Deux bâtiments importants sont conservés : la salle de justice, pavillon ouvert, qui faisait office de cour suprême du royaume de Klungkung, et le pavillon flottant que nous venons de visiter.

Nous terminons par la visite de Goa Gaiah (la grotte des éléphants) dont le temple à l’intérieur est un des plus visités et vénérés de Bali.  C’est un temple construit au XIe siècle, il a d'abord été consacré au culte bouddhiste avant d'être transformé en sanctuaire hindouiste. Ce dernier fut détruit lors du dernier tremblement de terre.

Wikipédia dit : « La façade de la grotte est une sculpture de diverses créatures et de démons menaçants. La gueule d'un monstre sert d'entrée à la grotte. Le couloir de 13 m de longueur mène à un carrefour en T. D'un côté on observe une statue (1 m de haut) de Ganesh, dieu de la sagesse, de l’intelligence, de l’éducation et de la prudence, le patron des écoles et des travailleurs du savoir ; de l'autre côté, trois statuettes représentent des lingams de Shiva.

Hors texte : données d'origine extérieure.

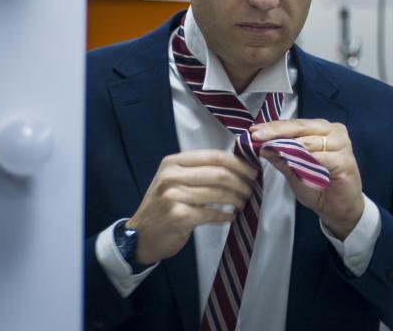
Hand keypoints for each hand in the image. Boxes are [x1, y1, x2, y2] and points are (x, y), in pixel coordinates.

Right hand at [127, 150, 258, 264]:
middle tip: (250, 189)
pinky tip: (231, 217)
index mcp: (173, 162)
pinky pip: (212, 214)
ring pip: (218, 194)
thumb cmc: (163, 205)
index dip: (238, 163)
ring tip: (242, 203)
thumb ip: (198, 170)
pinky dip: (225, 216)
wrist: (139, 236)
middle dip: (241, 182)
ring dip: (236, 199)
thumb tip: (237, 165)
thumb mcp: (174, 180)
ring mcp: (173, 196)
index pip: (214, 156)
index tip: (253, 171)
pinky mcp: (179, 217)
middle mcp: (171, 176)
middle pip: (219, 174)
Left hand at [251, 119, 363, 239]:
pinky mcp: (345, 160)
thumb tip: (261, 145)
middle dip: (277, 132)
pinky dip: (304, 158)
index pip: (295, 124)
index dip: (274, 127)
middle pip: (301, 128)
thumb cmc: (317, 186)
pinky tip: (289, 159)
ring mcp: (342, 144)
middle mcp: (334, 131)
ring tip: (268, 148)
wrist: (337, 209)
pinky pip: (320, 157)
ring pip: (309, 141)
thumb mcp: (293, 170)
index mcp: (322, 129)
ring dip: (287, 146)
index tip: (253, 131)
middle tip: (257, 135)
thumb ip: (280, 156)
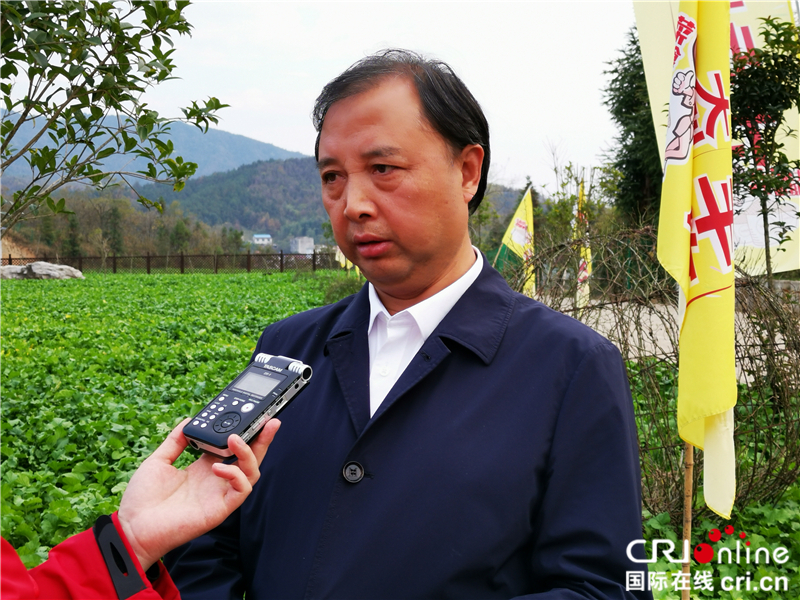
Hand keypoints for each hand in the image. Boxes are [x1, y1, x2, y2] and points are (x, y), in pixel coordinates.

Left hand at [117, 418, 280, 570]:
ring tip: (235, 439)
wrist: (132, 527)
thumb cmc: (143, 499)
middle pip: (250, 457)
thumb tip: (188, 420)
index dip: (244, 432)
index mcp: (204, 468)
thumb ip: (175, 441)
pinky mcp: (221, 508)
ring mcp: (220, 494)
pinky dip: (236, 475)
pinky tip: (218, 467)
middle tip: (270, 421)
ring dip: (250, 453)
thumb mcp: (159, 460)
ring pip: (251, 472)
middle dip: (263, 439)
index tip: (249, 414)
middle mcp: (216, 480)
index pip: (233, 447)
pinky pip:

À proximité, des bains rectangulaires sont restés enfouis jusque dans les années 1950. Ils sont divisés en deux parties, chacune décorée de trois statues de femmes portant un vase au niveau du ventre, d'où sort l'eau qui les alimente. Ces bains dateraient du XIe siècle. Le site est mentionné dans le Nagarakertagama, poème épique javanais écrit en 1365. Patrimoine de l’UNESCO depuis 1995.

Voilà ce qui termine notre journée sous un soleil d’une trentaine de degrés centigrades.  Il fait chaud !

En arrivant à la « maison », vite nous sautons dans la piscine afin de nous rafraîchir un peu.  Souper de fruits : mangoustan, salak, kiwi jaune sucré (rien à voir avec ceux que nous connaissons au Québec), rambutan, clémentines et quelques noix de macadam que j’aime, tout comme mes filles les aiment aussi.